Tuesday, November 14, 2017

Economie de la culture : inculture économique !

(Article originalement publié en 2013 pour le Journal Toulousain dans la Chronique de Patrick Aubin. Republié ici car quelques cinq ans après, il garde toute son actualité en matière politique.)

On ne mariera pas un artiste indépendant avec la chargée de la culture de la mairie de Toulouse. Les Chevaliers du Fiel, parmi les plus connus, sont si appréciés d’une municipalité qui les ignore depuis toujours qu’ils interpellent : « Sommes-nous trop populaires pour les élus du peuple de Toulouse ? » Nul n’est prophète en son pays… Combien d’autres prétendus artistes, politiquement plus corrects mais beaucoup moins célèbres aussi, bénéficient de largesses municipales qui laissent songeur ?

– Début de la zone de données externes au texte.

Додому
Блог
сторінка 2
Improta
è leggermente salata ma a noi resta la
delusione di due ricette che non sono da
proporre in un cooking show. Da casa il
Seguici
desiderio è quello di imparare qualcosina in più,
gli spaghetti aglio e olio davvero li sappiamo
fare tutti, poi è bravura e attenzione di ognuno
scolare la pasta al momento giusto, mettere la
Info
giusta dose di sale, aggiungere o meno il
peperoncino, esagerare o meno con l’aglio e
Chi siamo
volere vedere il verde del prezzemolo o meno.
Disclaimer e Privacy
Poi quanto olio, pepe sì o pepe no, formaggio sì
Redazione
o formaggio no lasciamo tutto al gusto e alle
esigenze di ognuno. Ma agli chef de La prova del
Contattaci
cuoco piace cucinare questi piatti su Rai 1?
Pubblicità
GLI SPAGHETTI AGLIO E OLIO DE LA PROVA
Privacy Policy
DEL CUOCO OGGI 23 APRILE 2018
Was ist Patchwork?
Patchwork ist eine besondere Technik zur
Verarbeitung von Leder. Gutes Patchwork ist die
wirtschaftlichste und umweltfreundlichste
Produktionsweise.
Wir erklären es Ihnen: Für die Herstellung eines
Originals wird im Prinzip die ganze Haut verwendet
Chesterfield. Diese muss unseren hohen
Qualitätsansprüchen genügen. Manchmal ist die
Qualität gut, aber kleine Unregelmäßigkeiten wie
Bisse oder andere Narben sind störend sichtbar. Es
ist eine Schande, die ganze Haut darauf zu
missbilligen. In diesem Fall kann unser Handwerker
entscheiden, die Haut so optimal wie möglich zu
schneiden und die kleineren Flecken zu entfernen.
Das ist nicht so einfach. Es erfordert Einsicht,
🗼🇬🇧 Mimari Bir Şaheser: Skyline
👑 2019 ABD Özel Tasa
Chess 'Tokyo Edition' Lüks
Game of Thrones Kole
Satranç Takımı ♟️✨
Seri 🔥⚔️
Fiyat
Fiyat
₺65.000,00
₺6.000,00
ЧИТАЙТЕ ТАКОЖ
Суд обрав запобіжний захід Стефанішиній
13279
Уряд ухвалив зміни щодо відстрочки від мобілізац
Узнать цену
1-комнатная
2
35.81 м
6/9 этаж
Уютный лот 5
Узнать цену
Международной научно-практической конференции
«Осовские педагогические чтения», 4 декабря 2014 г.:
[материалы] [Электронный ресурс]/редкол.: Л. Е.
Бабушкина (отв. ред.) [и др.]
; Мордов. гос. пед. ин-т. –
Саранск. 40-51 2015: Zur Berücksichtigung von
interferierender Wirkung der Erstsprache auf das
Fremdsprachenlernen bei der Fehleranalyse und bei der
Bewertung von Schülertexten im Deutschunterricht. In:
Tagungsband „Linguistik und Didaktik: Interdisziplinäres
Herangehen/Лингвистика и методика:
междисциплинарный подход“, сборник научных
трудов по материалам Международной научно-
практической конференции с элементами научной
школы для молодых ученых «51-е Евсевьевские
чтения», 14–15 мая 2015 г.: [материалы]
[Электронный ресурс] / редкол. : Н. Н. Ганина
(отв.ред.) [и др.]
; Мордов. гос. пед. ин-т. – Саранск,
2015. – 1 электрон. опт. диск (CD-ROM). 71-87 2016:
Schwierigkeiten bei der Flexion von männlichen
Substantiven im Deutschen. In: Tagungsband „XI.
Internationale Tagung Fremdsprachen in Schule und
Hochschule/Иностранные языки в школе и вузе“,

Il faut dire que depuis qu’André Malraux a eu l’idée saugrenue d’un ministère de la culture, puis qu’un certain Jack lui a donné un coup de peinture, la culture est devenue comme la flamme olympique de l’exécutif en ce pays riche d’histoire mais pauvre de culture … économique. Passons sur le scandale de l’assurance chômage des « intermittents du spectacle », profitant d’un système où plus d’argent sort qu’il n’entre : quel bonheur d’être un « artiste déclaré » au talent ignoré de tous !

Pourtant, que de chefs d’œuvre produits en ce pays au court des âges, sans ministre de la culture ! Et combien d’horreurs produites et d’œuvres ineptes financées depuis que la culture est devenue un sujet ministériel sans ménestrel ! Et qui ne laisseront aucun souvenir dans l’avenir culturel. Le Phare à Tournefeuille, devenu salle polyvalente, est un excellent exemple, comme le machin du rond point de la Barrière de Paris et celui à l’entrée de l’avenue Edouard Belin à Toulouse en sont d’autres.

La culture est gorgée de subventions au point d’être devenue un sport pratiqué par tout élu. C’est à celui qui aura le meilleur nez à découvrir du talent parmi les « artistes » locaux en les « soutenant » financièrement dans l’adversité de l’insuccès. On aime bien les artistes sans grand succès chez les élus, qui les utilisent pour asseoir leur pouvoir. Cela s’apparente plus à un système de manipulation au service d’une propagande politique plutôt qu’à une véritable reconnaissance artistique.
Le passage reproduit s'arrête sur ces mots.